|Re: ECP with generics [message #1391831 is a reply to message #1391785]
||Tue, 01 July 2014 13:26
| Ed Merks
Registered: July 2009
On 01/07/2014 2:10 PM, Christian Reuter wrote:
> I tried to use generics with ECP.
> I created a generic class "Property<T>" with the attributes name
> (String) and value (T).
> This seems to "almost work" in ECP.
> I can create and edit properties and even a TableControl shows a list
> of poperties.
> However there are 2 problems:
> 1. The editor which opens on a double click on a property element in
> the model explorer tree does not show the value attribute at all.
In terms of it's erasure, such an unbounded type parameter looks to be
of type EJavaObject.
> 2. The TableControl allows editing of the value attribute but if I try
> to do so the value is something like "ACED000570" by default and can
> not be modified.
Yes, that's how EJavaObject serialized, i.e., as a Base64 encoding of
the Serializeable value.
> I suppose that generics are not officially supported yet.
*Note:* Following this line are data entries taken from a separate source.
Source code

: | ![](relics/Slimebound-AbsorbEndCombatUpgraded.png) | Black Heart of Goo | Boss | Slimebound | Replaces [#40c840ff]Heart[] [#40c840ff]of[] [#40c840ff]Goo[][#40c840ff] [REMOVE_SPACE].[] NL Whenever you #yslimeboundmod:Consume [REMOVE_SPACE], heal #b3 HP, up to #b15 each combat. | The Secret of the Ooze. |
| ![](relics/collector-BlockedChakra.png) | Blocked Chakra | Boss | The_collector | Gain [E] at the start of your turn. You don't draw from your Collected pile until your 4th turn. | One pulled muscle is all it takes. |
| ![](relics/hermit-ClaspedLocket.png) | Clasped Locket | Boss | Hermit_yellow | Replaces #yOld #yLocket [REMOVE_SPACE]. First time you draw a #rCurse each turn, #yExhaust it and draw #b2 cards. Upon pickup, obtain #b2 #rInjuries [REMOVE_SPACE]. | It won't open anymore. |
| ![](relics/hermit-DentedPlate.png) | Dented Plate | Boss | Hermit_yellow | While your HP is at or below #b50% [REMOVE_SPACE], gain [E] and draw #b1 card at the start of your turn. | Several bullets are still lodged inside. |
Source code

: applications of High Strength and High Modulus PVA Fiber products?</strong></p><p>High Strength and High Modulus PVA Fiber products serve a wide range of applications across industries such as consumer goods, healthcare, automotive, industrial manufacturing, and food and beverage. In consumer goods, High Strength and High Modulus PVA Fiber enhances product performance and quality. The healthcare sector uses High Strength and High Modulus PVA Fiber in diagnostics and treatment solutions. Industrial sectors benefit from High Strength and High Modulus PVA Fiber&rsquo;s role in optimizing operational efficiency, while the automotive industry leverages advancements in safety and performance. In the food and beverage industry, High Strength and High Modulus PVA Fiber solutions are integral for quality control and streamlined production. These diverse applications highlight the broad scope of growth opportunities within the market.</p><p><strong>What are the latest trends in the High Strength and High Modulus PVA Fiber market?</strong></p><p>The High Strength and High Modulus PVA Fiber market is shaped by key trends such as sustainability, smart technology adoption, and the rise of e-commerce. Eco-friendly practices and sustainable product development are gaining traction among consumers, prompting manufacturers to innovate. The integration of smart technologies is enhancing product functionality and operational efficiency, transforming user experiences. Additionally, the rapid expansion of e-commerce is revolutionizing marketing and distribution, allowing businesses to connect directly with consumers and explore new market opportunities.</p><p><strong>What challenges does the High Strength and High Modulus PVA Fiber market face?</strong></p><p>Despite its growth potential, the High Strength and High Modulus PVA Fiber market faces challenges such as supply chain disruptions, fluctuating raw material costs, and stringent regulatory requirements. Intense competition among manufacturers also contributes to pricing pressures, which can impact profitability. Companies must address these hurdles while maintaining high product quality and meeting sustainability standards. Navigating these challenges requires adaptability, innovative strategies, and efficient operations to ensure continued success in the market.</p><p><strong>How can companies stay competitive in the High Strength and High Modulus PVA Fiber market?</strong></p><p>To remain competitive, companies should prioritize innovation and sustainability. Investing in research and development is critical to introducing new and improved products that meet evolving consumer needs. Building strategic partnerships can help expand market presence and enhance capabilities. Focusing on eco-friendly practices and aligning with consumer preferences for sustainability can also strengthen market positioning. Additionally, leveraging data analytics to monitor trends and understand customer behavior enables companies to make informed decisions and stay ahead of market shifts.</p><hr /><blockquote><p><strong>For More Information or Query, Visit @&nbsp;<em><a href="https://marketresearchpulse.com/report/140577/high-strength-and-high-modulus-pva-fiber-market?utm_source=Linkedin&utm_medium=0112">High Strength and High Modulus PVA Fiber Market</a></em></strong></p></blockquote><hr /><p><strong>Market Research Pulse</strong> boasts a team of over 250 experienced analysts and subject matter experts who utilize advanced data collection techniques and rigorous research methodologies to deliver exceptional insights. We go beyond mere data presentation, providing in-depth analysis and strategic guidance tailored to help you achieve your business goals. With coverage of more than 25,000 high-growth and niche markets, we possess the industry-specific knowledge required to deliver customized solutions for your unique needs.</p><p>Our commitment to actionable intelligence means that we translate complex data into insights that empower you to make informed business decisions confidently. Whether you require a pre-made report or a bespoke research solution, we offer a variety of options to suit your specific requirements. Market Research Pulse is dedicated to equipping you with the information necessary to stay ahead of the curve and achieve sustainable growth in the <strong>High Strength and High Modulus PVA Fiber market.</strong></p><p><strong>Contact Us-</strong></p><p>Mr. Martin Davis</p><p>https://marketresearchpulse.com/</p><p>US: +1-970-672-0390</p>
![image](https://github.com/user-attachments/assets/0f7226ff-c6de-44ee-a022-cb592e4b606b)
It is, but we'd have to make much more extensive use of
than calling EStructuralFeature.getEType(), which returns the erased type.
> Is there any plan to do so?
It's quite well supported for references (because EObject is the erasure
for that case), but making this work for attributes is more complex,
e.g., the serializer would have to be smarter as well...
> Is there a chance that someone can take a look at this and provide a
> fix or a workaround?
It's probably better you consider it a limitation. You might model the
feature as an operation on Property, and provide strongly typed features
in each subclass. Note that without an explicit subclass, there is no
possibility to use rectification to do a better job; the object simply
doesn't know which type parameters were used to instantiate it. This is
the same limitation as in Java, i.e., a runtime instance of new
ArrayList<Foo>() has no way to determine Foo.
|Re: ECP with generics [message #1391967 is a reply to message #1391890]
||Tue, 01 July 2014 17:26
| Ed Merks
Registered: July 2009
On 01/07/2014 5:06 PM, Christian Reuter wrote:
> thank you for your quick answer. This is the answer I was afraid to get.
> Of course I see the point why this feature is quite complex.
> Besides the problems you mentioned the user also needs to be able to
> define the actual class of the generic attribute during the
> instantiation of the object.
> However this could for example be solved by an annotation of the
> domain model providing a list of class names which may be used and
> extending the context menu entry "Property" by these classes ("String
> Property", "Integer Property", ...)
Then you'd need subclasses and then you could just define the feature in
that subclass. Everything would work and nothing else would be needed.
> Too bad there is no way to use ECP with a more generic domain model.
> The model needs to be tailored very narrowly to a specific customer's
> requirements if it is impossible to use some sort of properties of
> which the type can be determined at runtime.
Dynamic models are possible to make things dynamic at runtime.
> Plus that it is impossible to create new attributes at runtime.
With dynamic models you can create all kinds of things at runtime, you
just can't modify generated models (nor modify dynamic models once
instances exist in the runtime).
> I also tried to use another approach with an abstract Property class
> which only defines the name attribute and the derived classes String
> Property, Integer Property, etc. which define the value attribute.
> This works with ECP in general but it is currently not possible to
> create a TableControl for the property list of an object which must
> hold a referencees to the abstract class Property. The value attribute
> of the derived classes can not be selected as a table column in this
> To conclude this discussion I think it would be very desirable to
> support generics and TableControls of derived classes to allow more
> dynamic domain models in general.
With the use of dynamic models this should all be possible.